あとがき(手記をまとめたAさんの娘執筆)

 父が日本へ行って飛行機を造った話は、子供のころ耳にタコができるほど聞かされた。当時、歴史の教科書には「日本がどんなに悪い国か」が書かれていたから、父の話は少しも名誉なことに思えなかった。それどころか、日本語をしゃべりたがり、日本時代を懐かしむ父は「漢奸(漢民族にとっての裏切り者)」ではないか?とさえ思ったものだ。
 大きくなって、2・28事件や白色テロについて明らかになるにつれ、飛行機を造らされた台湾人たちはかわいそうだと思うようになった。彼らは子供の時から祖国愛はなく、民族意識の何たるかも知らず、天皇に忠誠を尽くし、知らないうちに敵に仕えていたのだ。日本の敗戦によってやっと祖国を認識したものの、その温かさを知る前に、次は虐殺と差別に巻き込まれていく・・・。
 その頃、父は職場での腹の探り合いを避けて、養鶏業に没頭していた。家族に累が及ぶのを恐れて、父は政治ごとに一切干渉しなかった。家族を養うことと私たちの教育に、ひたすら一生懸命だった。工業が発達していなかった1960年代、養鶏業は本当に大変だった。しかし、機械化が進んで一息つけるようになった時には、養鶏業に参入する人が増えて、元が取れなくなっていた。
 父の印象といえば、夜勤がある日以外は、毎日深夜までケージ造りをしている姿である。私たち兄弟は、そんな父のかたわらで夜遅くまで勉強したものだ。収入は多くなかったが、父は子供へのお金は惜しまなかった。同級生の大部分がハダシで登校している時代でも、私たちには革靴を履かせた。みなが自転車に乗っている時代でもオートバイに私を乗せて、入学手続きのために屏東(台湾最南端の都市)へ送ってくれた。
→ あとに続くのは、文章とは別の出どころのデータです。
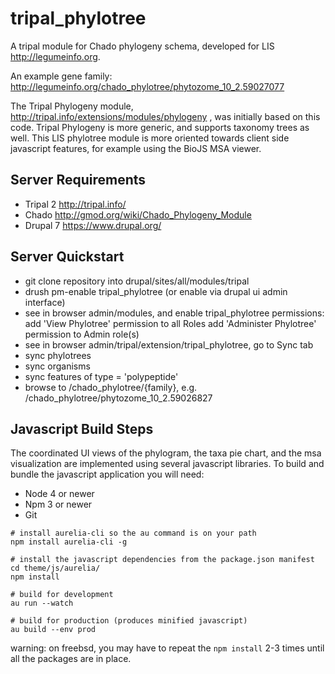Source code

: # tripal_phylotree
A tripal module for Chado phylogeny schema, developed for LIS http://legumeinfo.org.

An example gene family:
http://legumeinfo.org/chado_phylotree/phytozome_10_2.59027077

The Tripal Phylogeny module,
http://tripal.info/extensions/modules/phylogeny , was initially based
on this code. Tripal Phylogeny is more generic, and supports taxonomy
trees as well. This LIS phylotree module is more oriented towards
client side javascript features, for example using the BioJS MSA
viewer.

## Server Requirements
* Tripal 2 http://tripal.info/
* Chado http://gmod.org/wiki/Chado_Phylogeny_Module
* Drupal 7 https://www.drupal.org/

## Server Quickstart
* git clone repository into drupal/sites/all/modules/tripal
* drush pm-enable tripal_phylotree (or enable via drupal ui admin interface)
* see in browser admin/modules, and enable tripal_phylotree permissions:
  add 'View Phylotree' permission to all Roles
  add 'Administer Phylotree' permission to Admin role(s)
* see in browser admin/tripal/extension/tripal_phylotree, go to Sync tab
* sync phylotrees
* sync organisms
* sync features of type = 'polypeptide'
* browse to /chado_phylotree/{family}, e.g. /chado_phylotree/phytozome_10_2.59026827

## Javascript Build Steps
The coordinated UI views of the phylogram, the taxa pie chart, and the msa
visualization are implemented using several javascript libraries. To build and
bundle the javascript application you will need:

* Node 4 or newer
* Npm 3 or newer
* Git

```
# install aurelia-cli so the au command is on your path
npm install aurelia-cli -g

# install the javascript dependencies from the package.json manifest
cd theme/js/aurelia/
npm install

# build for development
au run --watch

# build for production (produces minified javascript)
au build --env prod
```
warning: on freebsd, you may have to repeat the `npm install` 2-3
times until all the packages are in place.
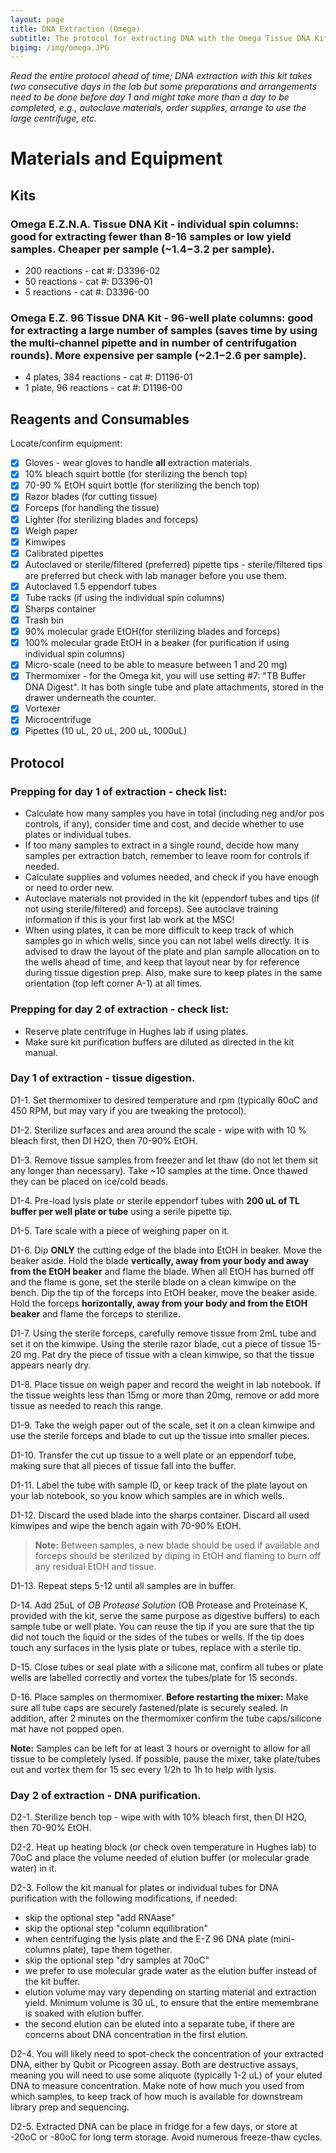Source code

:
 ```yaml
---
layout: page
title: DNA Extraction (Omega)
subtitle: The protocol for extracting DNA with the Omega Tissue DNA Kit
bigimg: /img/omega.JPG
---
```


*Read the entire protocol ahead of time; DNA extraction with this kit takes two consecutive days in the lab but some preparations and arrangements need to be done before day 1 and might take more than a day to be completed, e.g., autoclave materials, order supplies, arrange to use the large centrifuge, etc.* 

# Materials and Equipment

## Kits

### Omega E.Z.N.A. Tissue DNA Kit - individual spin columns: good for extracting fewer than 8-16 samples or low yield samples. Cheaper per sample (~$1.4-$3.2 per sample).
 * 200 reactions - cat #: D3396-02
 * 50 reactions - cat #: D3396-01
 * 5 reactions - cat #: D3396-00

### Omega E.Z. 96 Tissue DNA Kit - 96-well plate columns: good for extracting a large number of samples (saves time by using the multi-channel pipette and in number of centrifugation rounds). More expensive per sample (~$2.1-$2.6 per sample).
 * 4 plates, 384 reactions - cat #: D1196-01
 * 1 plate, 96 reactions - cat #: D1196-00


## Reagents and Consumables
Locate/confirm equipment: 
- [x] Gloves - wear gloves to handle **all** extraction materials.
- [x] 10% bleach squirt bottle (for sterilizing the bench top)
- [x] 70-90 % EtOH squirt bottle (for sterilizing the bench top)
- [x] Razor blades (for cutting tissue)
- [x] Forceps (for handling the tissue)
- [x] Lighter (for sterilizing blades and forceps)
- [x] Weigh paper 
- [x] Kimwipes
- [x] Calibrated pipettes
- [x] Autoclaved or sterile/filtered (preferred) pipette tips - sterile/filtered tips are preferred but check with lab manager before you use them.
- [x] Autoclaved 1.5 eppendorf tubes
- [x] Tube racks (if using the individual spin columns)
- [x] Sharps container
- [x] Trash bin
- [x] 90% molecular grade EtOH(for sterilizing blades and forceps)
- [x] 100% molecular grade EtOH in a beaker (for purification if using individual spin columns)
- [x] Micro-scale (need to be able to measure between 1 and 20 mg)
- [x] Thermomixer - for the Omega kit, you will use setting #7: "TB Buffer DNA Digest". It has both single tube and plate attachments, stored in the drawer underneath the counter. 
- [x] Vortexer
- [x] Microcentrifuge 
- [x] Pipettes (10 uL, 20 uL, 200 uL, 1000uL)

## Protocol

### Prepping for day 1 of extraction - check list:

* Calculate how many samples you have in total (including neg and/or pos controls, if any), consider time and cost, and decide whether to use plates or individual tubes.
* If too many samples to extract in a single round, decide how many samples per extraction batch, remember to leave room for controls if needed.
* Calculate supplies and volumes needed, and check if you have enough or need to order new.
* Autoclave materials not provided in the kit (eppendorf tubes and tips (if not using sterile/filtered) and forceps). See autoclave training information if this is your first lab work at the MSC!
* When using plates, it can be more difficult to keep track of which samples go in which wells, since you can not label wells directly. It is advised to draw the layout of the plate and plan sample allocation on to the wells ahead of time, and keep that layout near by for reference during tissue digestion prep. Also, make sure to keep plates in the same orientation (top left corner A-1) at all times.

### Prepping for day 2 of extraction - check list:

* Reserve plate centrifuge in Hughes lab if using plates.
* Make sure kit purification buffers are diluted as directed in the kit manual.

### Day 1 of extraction - tissue digestion.

D1-1. Set thermomixer to desired temperature and rpm (typically 60oC and 450 RPM, but may vary if you are tweaking the protocol).

D1-2. Sterilize surfaces and area around the scale - wipe with with 10 % bleach first, then DI H2O, then 70-90% EtOH.

D1-3. Remove tissue samples from freezer and let thaw (do not let them sit any longer than necessary). Take ~10 samples at the time. Once thawed they can be placed on ice/cold beads.

D1-4. Pre-load lysis plate or sterile eppendorf tubes with **200 uL of TL buffer per well plate or tube** using a serile pipette tip. 

D1-5. Tare scale with a piece of weighing paper on it.

D1-6. Dip **ONLY** the cutting edge of the blade into EtOH in beaker. Move the beaker aside. Hold the blade **vertically, away from your body and away from the EtOH beaker** and flame the blade. When all EtOH has burned off and the flame is gone, set the sterile blade on a clean kimwipe on the bench. Dip the tip of the forceps into EtOH beaker, move the beaker aside. Hold the forceps **horizontally, away from your body and from the EtOH beaker** and flame the forceps to sterilize. 

D1-7. Using the sterile forceps, carefully remove tissue from 2mL tube and set it on the kimwipe. Using the sterile razor blade, cut a piece of tissue 15-20 mg. Pat dry the piece of tissue with a clean kimwipe, so that the tissue appears nearly dry.

D1-8. Place tissue on weigh paper and record the weight in lab notebook. If the tissue weights less than 15mg or more than 20mg, remove or add more tissue as needed to reach this range. 

D1-9. Take the weigh paper out of the scale, set it on a clean kimwipe and use the sterile forceps and blade to cut up the tissue into smaller pieces.

D1-10. Transfer the cut up tissue to a well plate or an eppendorf tube, making sure that all pieces of tissue fall into the buffer. 

D1-11. Label the tube with sample ID, or keep track of the plate layout on your lab notebook, so you know which samples are in which wells.

D1-12. Discard the used blade into the sharps container. Discard all used kimwipes and wipe the bench again with 70-90% EtOH.
 
 > **Note:** Between samples, a new blade should be used if available and forceps should be sterilized by diping in EtOH and flaming to burn off any residual EtOH and tissue.

D1-13. Repeat steps 5-12 until all samples are in buffer.

D-14. Add 25uL of *OB Protease Solution* (OB Protease and Proteinase K, provided with the kit, serve the same purpose as digestive buffers) to each sample tube or well plate. You can reuse the tip if you are sure that the tip did not touch the liquid or the sides of the tubes or wells. If the tip does touch any surfaces in the lysis plate or tubes, replace with a sterile tip.

D-15. Close tubes or seal plate with a silicone mat, confirm all tubes or plate wells are labelled correctly and vortex the tubes/plate for 15 seconds.

D-16. Place samples on thermomixer. **Before restarting the mixer:** Make sure all tube caps are securely fastened/plate is securely sealed. In addition, after 2 minutes on the thermomixer confirm the tube caps/silicone mat have not popped open.

 **Note:** Samples can be left for at least 3 hours or overnight to allow for all tissue to be completely lysed. If possible, pause the mixer, take plate/tubes out and vortex them for 15 sec every 1/2h to 1h to help with lysis.


### Day 2 of extraction - DNA purification.

D2-1. Sterilize bench top - wipe with with 10% bleach first, then DI H2O, then 70-90% EtOH.

D2-2. Heat up heating block (or check oven temperature in Hughes lab) to 70oC and place the volume needed of elution buffer (or molecular grade water) in it.

D2-3. Follow the kit manual for plates or individual tubes for DNA purification with the following modifications, if needed:

   * skip the optional step "add RNAase"
   * skip the optional step "column equilibration"
   * when centrifuging the lysis plate and the E-Z 96 DNA plate (mini-columns plate), tape them together. 
   * skip the optional step "dry samples at 70oC"
   * we prefer to use molecular grade water as the elution buffer instead of the kit buffer.
   * elution volume may vary depending on starting material and extraction yield. Minimum volume is 30 uL, to ensure that the entire memembrane is soaked with elution buffer. 
   * the second elution can be eluted into a separate tube, if there are concerns about DNA concentration in the first elution. 

D2-4. You will likely need to spot-check the concentration of your extracted DNA, either by Qubit or Picogreen assay. Both are destructive assays, meaning you will need to use some aliquote (typically 1-2 uL) of your eluted DNA to measure concentration. Make note of how much you used from which samples, to keep track of how much is available for downstream library prep and sequencing.  

D2-5. Extracted DNA can be place in fridge for a few days, or store at -20oC or -80oC for long term storage. Avoid numerous freeze-thaw cycles.
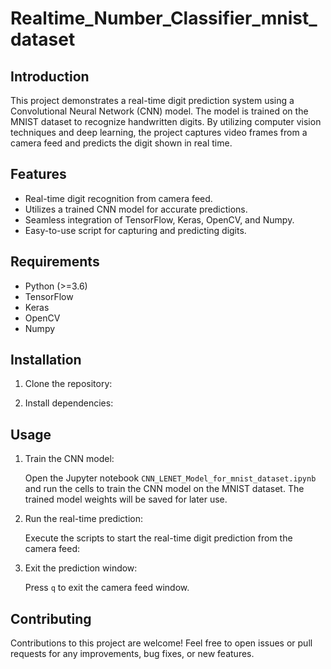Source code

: # Realtime_Number_Classifier_mnist_dataset


## Introduction

This project demonstrates a real-time digit prediction system using a Convolutional Neural Network (CNN) model. The model is trained on the MNIST dataset to recognize handwritten digits. By utilizing computer vision techniques and deep learning, the project captures video frames from a camera feed and predicts the digit shown in real time.

## Features

- Real-time digit recognition from camera feed.
- Utilizes a trained CNN model for accurate predictions.
- Seamless integration of TensorFlow, Keras, OpenCV, and Numpy.
- Easy-to-use script for capturing and predicting digits.

## Requirements

- Python (>=3.6)
- TensorFlow
- Keras
- OpenCV
- Numpy

## Installation

1. Clone the repository:

2. Install dependencies:

## Usage

1. Train the CNN model:

    Open the Jupyter notebook `CNN_LENET_Model_for_mnist_dataset.ipynb` and run the cells to train the CNN model on the MNIST dataset. The trained model weights will be saved for later use.

2. Run the real-time prediction:

    Execute the scripts to start the real-time digit prediction from the camera feed:

3. Exit the prediction window:

    Press `q` to exit the camera feed window.

## Contributing

Contributions to this project are welcome! Feel free to open issues or pull requests for any improvements, bug fixes, or new features.
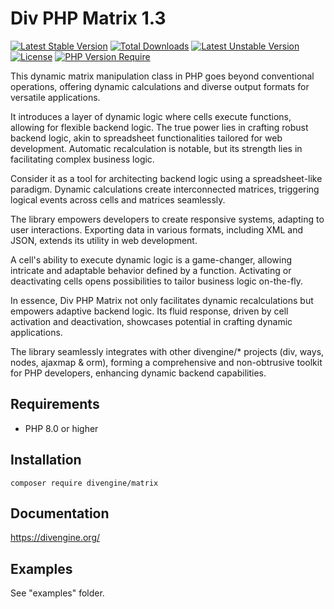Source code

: # Div PHP Matrix 1.3

[![Latest Stable Version](https://poser.pugx.org/divengine/matrix/v)](https://packagist.org/packages/divengine/matrix)
[![Total Downloads](https://poser.pugx.org/divengine/matrix/downloads)](https://packagist.org/packages/divengine/matrix)
[![Latest Unstable Version](https://poser.pugx.org/divengine/div/v/unstable)](https://packagist.org/packages/divengine/matrix)
[![License](https://poser.pugx.org/divengine/matrix/license)](https://packagist.org/packages/divengine/matrix)
[![PHP Version Require](https://poser.pugx.org/divengine/matrix/require/php)](https://packagist.org/packages/divengine/matrix)

This dynamic matrix manipulation class in PHP goes beyond conventional operations, offering dynamic calculations and diverse output formats for versatile applications.

It introduces a layer of dynamic logic where cells execute functions, allowing for flexible backend logic. The true power lies in crafting robust backend logic, akin to spreadsheet functionalities tailored for web development. Automatic recalculation is notable, but its strength lies in facilitating complex business logic.

Consider it as a tool for architecting backend logic using a spreadsheet-like paradigm. Dynamic calculations create interconnected matrices, triggering logical events across cells and matrices seamlessly.

The library empowers developers to create responsive systems, adapting to user interactions. Exporting data in various formats, including XML and JSON, extends its utility in web development.

A cell's ability to execute dynamic logic is a game-changer, allowing intricate and adaptable behavior defined by a function. Activating or deactivating cells opens possibilities to tailor business logic on-the-fly.

In essence, Div PHP Matrix not only facilitates dynamic recalculations but empowers adaptive backend logic. Its fluid response, driven by cell activation and deactivation, showcases potential in crafting dynamic applications.

The library seamlessly integrates with other divengine/* projects (div, ways, nodes, ajaxmap & orm), forming a comprehensive and non-obtrusive toolkit for PHP developers, enhancing dynamic backend capabilities.

## Requirements

- PHP 8.0 or higher

## Installation

```shell
composer require divengine/matrix
```

## Documentation 

https://divengine.org/

## Examples

See "examples" folder.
 自分の母親を早くに失ったり、戦争で家族と引き離されたせいなのか、父は心配性だった。私たちの優秀な成績を無視して、私は屏東、妹はさらに遠い台東の師範専科へ入学させた――地元・台南の師範専科に不合格だったら、お前たちの肩身が狭かろう、というのだ。
 また父は、私たちが政治や組合に関係した活動をすることを厳しく禁じた。政治的迫害に遭わせないためだ。戒厳令が解除になったばかり(1987年)の頃のことだが、私が『蒋経国(1)伝』をやっと手に入れて興味津々で読んでいると、父は何も言わずにそれを取り上げ、跡形もなく燃やしてしまった。
 
 1999年、父は台南県(現在は市)の「模範父親」(台湾での表彰制度のひとつ)に選ばれた。
 家族一同でそのお祝いをしている時、大陸はまたもや沿岸部でミサイルを発射した(2)。一体、平穏な日々は、あとどれぐらい続くのだろうか?
・・・台湾人にとって、これ以上悲しいことはない。

注1)蒋介石の息子。蒋介石の死後、総統に就任。父親に劣らない独裁政治を行った。88年死去。そのあとを継いだのが、台湾人初の総統となった李登輝である。

2)中国は台湾の対岸となる福建省沿岸に1000機以上のミサイルを並べ、台湾独立推進など大陸にとって不都合な動きがあるたびに、「軍事演習」と称して発射を行っている。